With all of the anti-Assad sentiment and action coming from the West, and particularly the United States and their allies, including Israel, it may not come as much of a surprise to find out that members of associated military groups have admitted the State of Israel formally supported Syrian rebel groups.
Uncertainty surrounding the motives, backgrounds, and identities of Syrian rebel groups has led to some criticism of international support, specifically the act of supplying these groups with weaponry. The United States has had less-than-desirable results with arming and training rebel groups in the past, with Osama bin Laden serving as the prime example of how quickly and extremely a once-tenuous ally can turn mortal enemy. The arming of Libyan rebels drew similar rebukes to those of critics who oppose granting assistance to Syrian rebels, and the absolute chaos that has unfolded in Libya post-Gadhafi has granted a measure of “I told you so” to those naysayers.
In Syria, outrage towards President Assad seems justified. But the question remains: should he be ousted, can we reasonably expect a better alternative? And, isn’t it almost certain that, even if a more desirable leader were to eventually emerge, it would take years, if not decades of chaos, infighting, and foreign intervention to achieve that goal?
Fair questions, but many in the West have implicitly rejected them by providing arms to Syrian rebel groups. The case of Israel and its allies is unique, because the presence of Iran in the region is a persistent threat, and strategic gains in Syria by Iranian forces is certainly worth stymying. So, while theoretical arguments against arming Syrian rebels exist, one cannot help but understand the Israeli tact.
‘The military transfers, which ended in July of this year, included assault rifles, machine guns, mortar launchers and transport vehicles. Israeli security agencies delivered the weapons through three gates connecting the Israeli-occupied Golan Heights to Syria—the same crossings Israel used to deliver humanitarian aid to residents of southern Syria suffering from years of civil war.’ (Foreign Policy)
What is always interesting to consider with these reports is context and timing. While it appeared not too long ago that Assad would almost certainly remain in power and the conflict in Syria was winding down, recent developments have seemingly signaled that the opposite is true. Only two days ago, it was reported that Syria claimed to have “blocked” an Israeli attack.

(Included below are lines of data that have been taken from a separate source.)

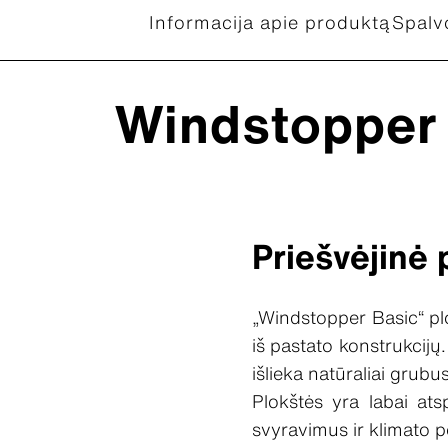
Informacija apie produktą
Spalv
Windstopper
Priešvėjinė 
„Windstopper Basic“ plo
iš pastato konstrukcij
išlieka natūraliai grubus
Plokštės yra labai atsp
svyravimus ir klimato 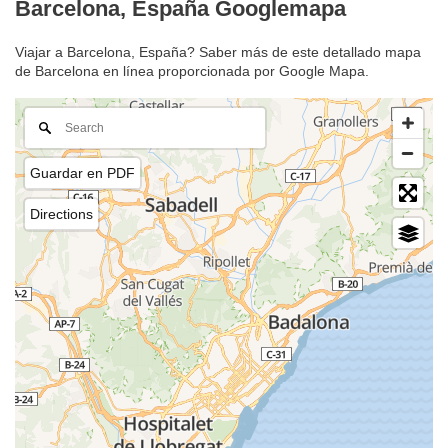
Barcelona, España Googlemapa
Viajar a Barcelona, España? Saber más de este detallado mapa
de Barcelona en línea proporcionada por Google Mapa.
Guardar en PDF
Directions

‘The Syrian Defense Ministry said in a statement that "air defense systems are thwarting an Israeli aggression with aircraft that infiltrated at low altitudes from west Beirut and headed north, targeting some of our military positions in Tartous and Hama, dealing with hostile missiles, dropping some of them and forcing the attacking planes to flee."’ (Newsweek)

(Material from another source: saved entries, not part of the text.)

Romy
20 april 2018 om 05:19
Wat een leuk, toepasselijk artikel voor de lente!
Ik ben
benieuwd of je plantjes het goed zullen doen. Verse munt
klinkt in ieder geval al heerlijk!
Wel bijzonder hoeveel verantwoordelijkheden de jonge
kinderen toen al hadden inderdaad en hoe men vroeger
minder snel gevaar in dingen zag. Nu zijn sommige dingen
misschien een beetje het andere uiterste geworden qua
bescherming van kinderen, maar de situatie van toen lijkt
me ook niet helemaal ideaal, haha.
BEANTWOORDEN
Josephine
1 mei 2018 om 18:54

And only a few days ago, speculation was that the northwestern Syrian province of Idlib represents the rebels’ last stand.
‘Syria's north-western province of Idlib is the last major area under rebel control. Over the course of the fighting it has become home to huge numbers of internally displaced people.
Around three million are now concentrated in this largely rural region. A series of deals have allowed rebel fighters from other areas to move there too, as the Syrian government has consolidated its hold over large swathes of the country.
Now President Bashar al-Assad is turning his attention towards Idlib.’ (BBC)
Now, a report states that Israel has supported the very same rebels being painted as having their backs against the wall, and some may take this to mean that further support is coming. And, taking it a step further, that the conflict in Syria is far from over.
‘The assistance to these groups remained steady for some time, but it expanded significantly last year. Israel went from supporting hundreds of fighters to reaching groups comprising thousands of rebels. The increase in assistance coincided with a broader shift in Israel’s policies in Syria. After appeals to the U.S. administration and the Kremlin failed to secure a deal that would ensure that Iranian-backed militias would be kept away from southern Syria, Israel adopted a more aggressive policy.’ (FP)
However, this report may also just be a report. The accounts are reportedly the stuff of Syrian insiders, not Israelis. And, those accounts do take on a seemingly anti-Israeli bent, espousing a view that Israel did not follow through on certain promises, though this account seems an unfair reading of events.
“This is a lesson we will not forget about Israel. It does not care about … the people. It does not care about humanity. All it cares about it its own interests,” said Y., a fighter from one of the groups, Forsan al-Jolan. (FP)
Such a perception could be met two ways: with dismissal, or with a resilience by Israel to prove that they are not, in fact, a nation that leaves those it supports with perceptions of abandonment. If the latter is true, it’s not implausible to anticipate more conflict in Syria, as opposed to the dying down of rebel activity that has been speculated about.
What is concerning about this possibility for re-escalation is the involvement of so many world powers in the region. Russia, Iran, and Turkey are solidly on the side of the Assad regime. The United States, Israel, and most of the West has spoken out against the very same regime, with mixed messages about willingness to engage militarily to ensure regime change. It is an unusual concentration of foreign players for a conflict as seemingly inconsequential outside the Middle East as the Syrian Civil War is.
But, further escalation of the conflict could prove very consequential, considering the array of international actors. If neither side is willing to back down, what was once a single epicenter of conflict could grow rapidly, with catastrophic results.